Sarah Vaughan – Send In The Clowns

  • This outstanding pressing, only the second copy to EVER hit the site, boasts outstanding Double Plus (A++) sound from first note to last
  • Huge and powerful, Basie’s horns are really blastin’ on this copy
  • Sassy’s remarkable vocal range and flexibility are on full display here, singing favorites including “I Got A Right To Sing The Blues,” “When Your Lover Has Gone,” and, of course, the title track 
  • “Sarah Vaughan is accompanied by her regular rhythm section of the early ’80s, guitarist Freddie Green, and the Count Basie horn sections on this enjoyable date… Sassy is in superb form…” – Allmusic

A wonderful recording by one of our favorite engineers, Dennis Sands, the man behind the amazing Basie album, Farmers Market Barbecue.

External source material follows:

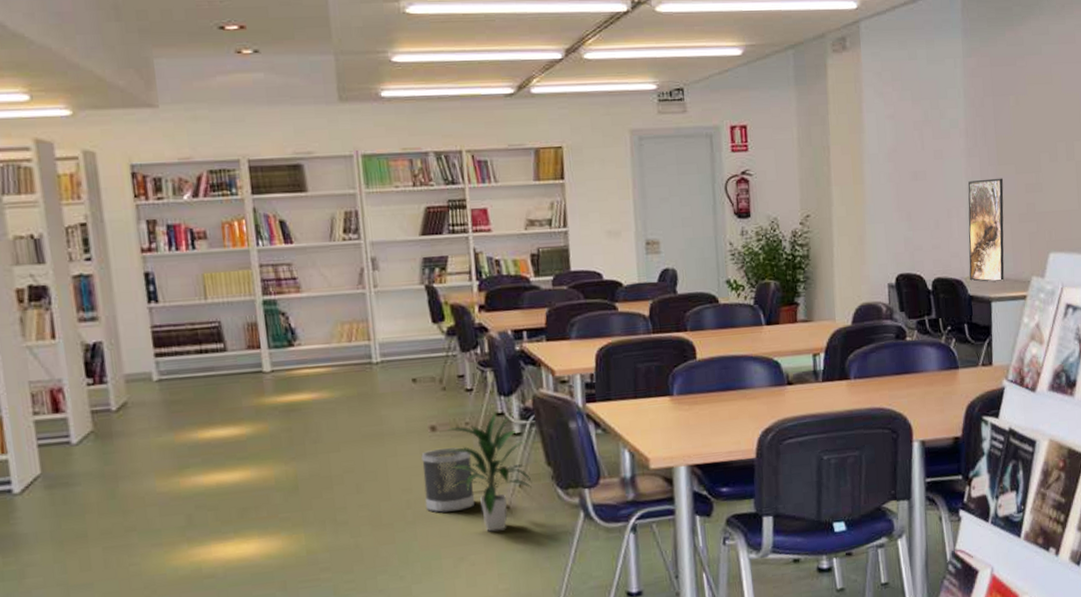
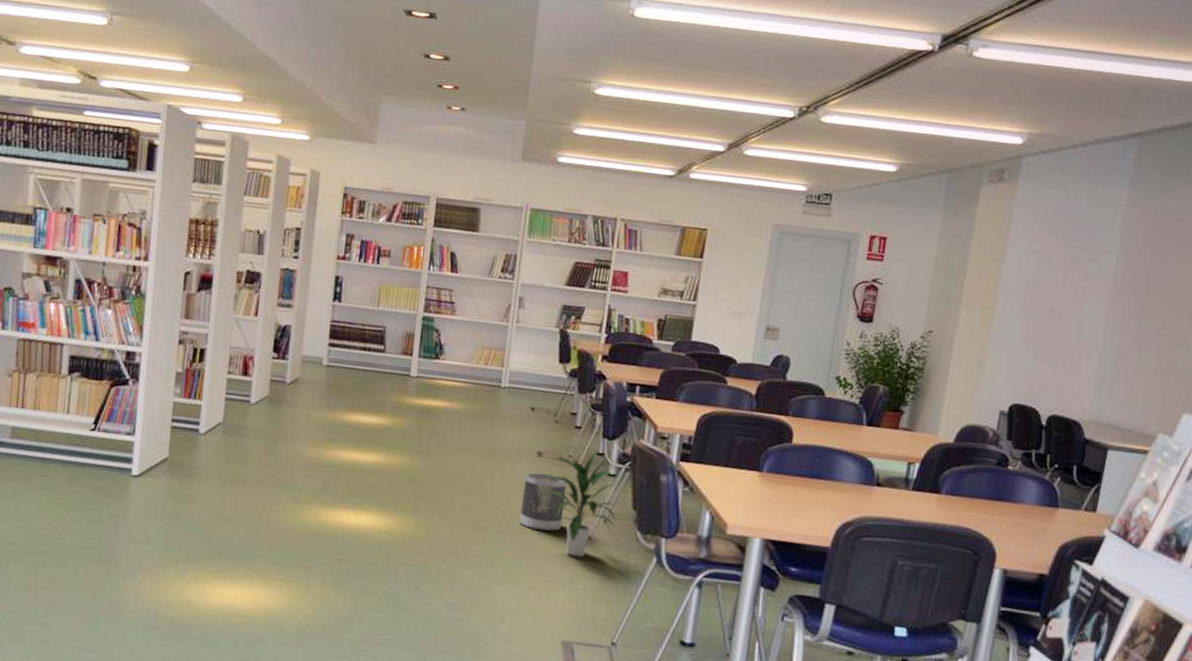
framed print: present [968,178,1005,283] -> none [1088,327,1146,432]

What do the best Hot Stamper pressings give you?

  • Energy for starters. What could be more important than the life of the music?
  • Then: presence and immediacy. The vocals aren’t “back there” somewhere, lost in the mix. They’re front and center where any recording engineer worth his salt would put them.
  • The Big Sound comes next — wall to wall, lots of depth, huge space, three-dimensionality, all that sort of thing.
  • Then transient information — fast, clear, sharp attacks, not the smear and thickness so common to these LPs.
  • Tight punchy bass — which ties in with good transient information, also the issue of frequency extension further down.
  • Next: transparency — the quality that allows you to hear deep into the soundfield, showing you the space and air around all the instruments.
  • Extend the top and bottom and voila, you have The Real Thing — an honest to goodness Hot Stamper.

A Big Group of Musicians Needs This Kind of Space

One of the qualities that we don’t talk about on the site nearly enough is the SIZE of the record’s presentation. Some copies of the album just sound small — they don’t extend all the way to the outside edges of the speakers, and they don’t seem to take up all the space from the floor to the ceiling. In addition, the sound can often be recessed, with a lack of presence and immediacy in the center.

Other copies — my notes for these copies often read “BIG and BOLD” — create a huge soundfield, with the music positively jumping out of the speakers. They’re not brighter, they’re not more aggressive, they’re not hyped-up in any way, they’re just bigger and clearer.

And most of the time those very special pressings are just plain more involving. When you hear a copy that does all that — a copy like this one — it’s an entirely different listening experience.

TRACK LISTING

Side One

I Got A Right To Sing The Blues 
Just Friends 
If You Could See Me Now 
Ill Wind 
When Your Lover Has Gone

Side Two

Send In The Clowns 
I Hadn’t Anyone Till You 
All The Things You Are 
Indian Summer 
From This Moment On

AMG Review

Sarah Vaughan is accompanied by her regular rhythm section of the early ’80s (with pianist George Gaffney, bassist Andy Simpkins, and drummer Harold Jones), guitarist Freddie Green, and the Count Basie horn sections on this enjoyable date. The arrangements by Sammy Nestico and Allyn Ferguson unfortunately do not leave much room for any of the Basie sidemen to solo, but Sassy is in superb form.

She is at her best on “I Gotta Right to Sing the Blues,” a remake of “If You Could See Me Now,” and a rapid “When Your Lover Has Gone,” although some listeners may enjoy her overly dramatic rendition of “Send in the Clowns.”